Listed below are the ages of actresses and actors at the times that they won Oscars for the categories of Best Actress and Best Actor. The ages are listed in chronological order by row, so that corresponding locations in the two tables are from the same year. (Notes: In 1968 there was a tie in the Best Actress category and the mean of the two ages is used; in 1932 there was a tie in the Best Actor category and the mean of the two ages are used. These Data are suggested by the article “Ages of Oscar-winning Best Actors and Actresses” by Richard Brown and Gretchen Davis. Mathematics Teacher magazine. In that article, the year of birth of the award winner was subtracted from the year of the awards ceremony but the ages in the tables below are based on the birth date of the winner and the date of the awards ceremony.)
Best Actresses
22
37
28
63
32
26
31
27
27
28
30
26
29
24
38
25
29
41
30
35
35
33
29
38
54
24
25
46
41
28
40
39
29
27
31
38
29
25
35
60
43
35
34
34
27
37
42
41
36
32
41
33
31
74
33
50
38
61
21
41
26
80
42
29
33
35
45
49
39
34
26
25
33
35
35
28
30
29
61
Best Actors
44
41
62
52
41
34
34
52
41
37
38
34
32
40
43
56
41
39
49
57
41
38
42
52
51
35
30
39
41
44
49
35
47
31
47
37
57
42
45
42
44
62
43
42
48
49
56
38
60
30
40
42
46
76
39
53
45
36
62
43
51
32
42
54
52
37
38
32
45
60
46
40
36
47
29
43
37
38
45
a) First explore the data using suitable statistics and graphs. Use the results to make informal comparisons.
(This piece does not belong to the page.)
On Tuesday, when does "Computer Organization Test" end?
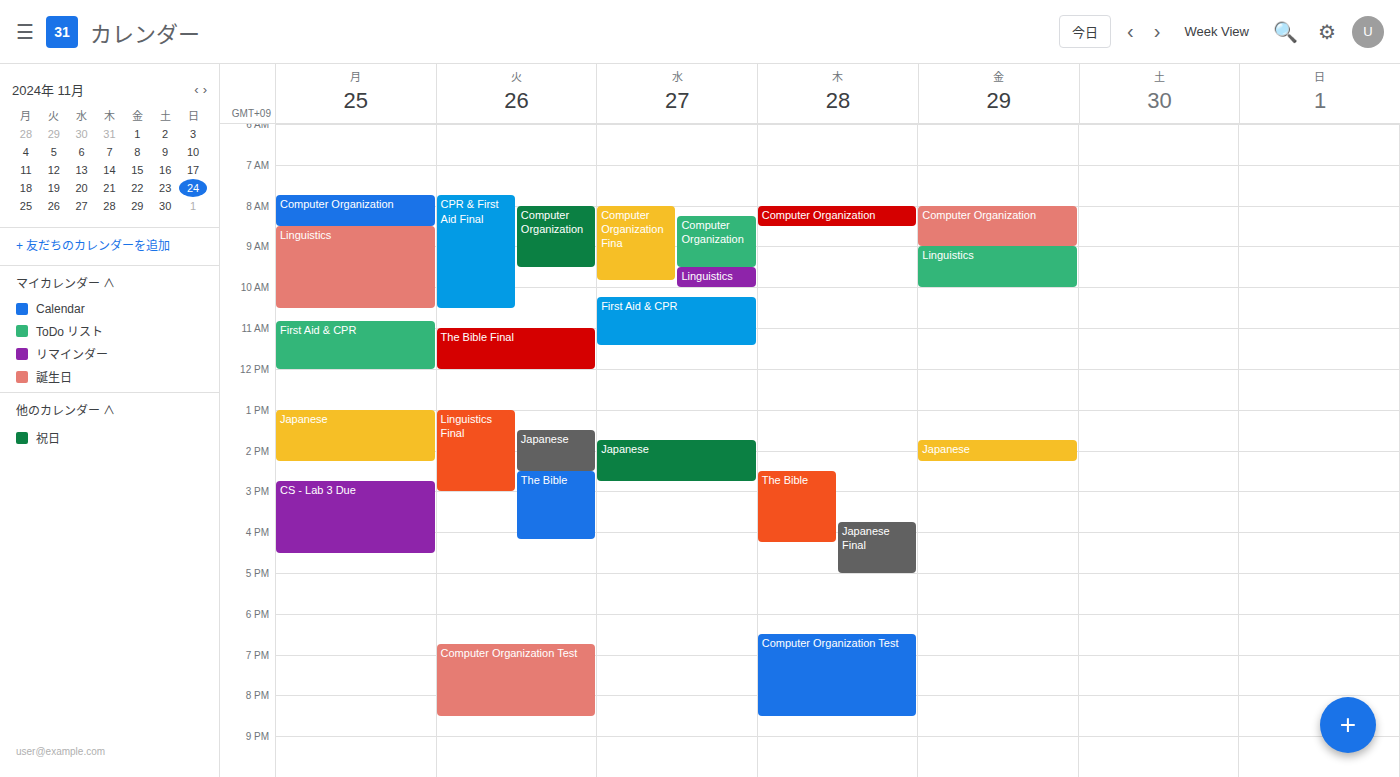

b) Determine whether there are significant differences between the ages of the Best Actresses and the ages of the Best Actors. Use appropriate hypothesis tests. Describe the methods used and the conclusions reached.
c) Discuss cultural implications of the results. Does it appear that actresses and actors are judged strictly on the basis of their artistic abilities? Or does there appear to be discrimination based on age, with the Best Actresses tending to be younger that the Best Actors? Are there any other notable differences?
1 answer
Subtract each of the scores from the mean and square each difference. Find the sum of these squares. Divide that by the number of scores to get variance.
Standard deviation = square root of variance
Z = (mean1 - mean2)/standard error (SE) of difference between means
SEdiff = √(SEmean1^2 + SEmean2^2)
SEm = SD/√n
If only one SD is provided, you can use just that to determine SEdiff.
Find table in the back of your statistics text labeled something like "areas under normal distribution" to find the proportion/probability related to the Z score.
I'll let you do the calculations and come to your own conclusions.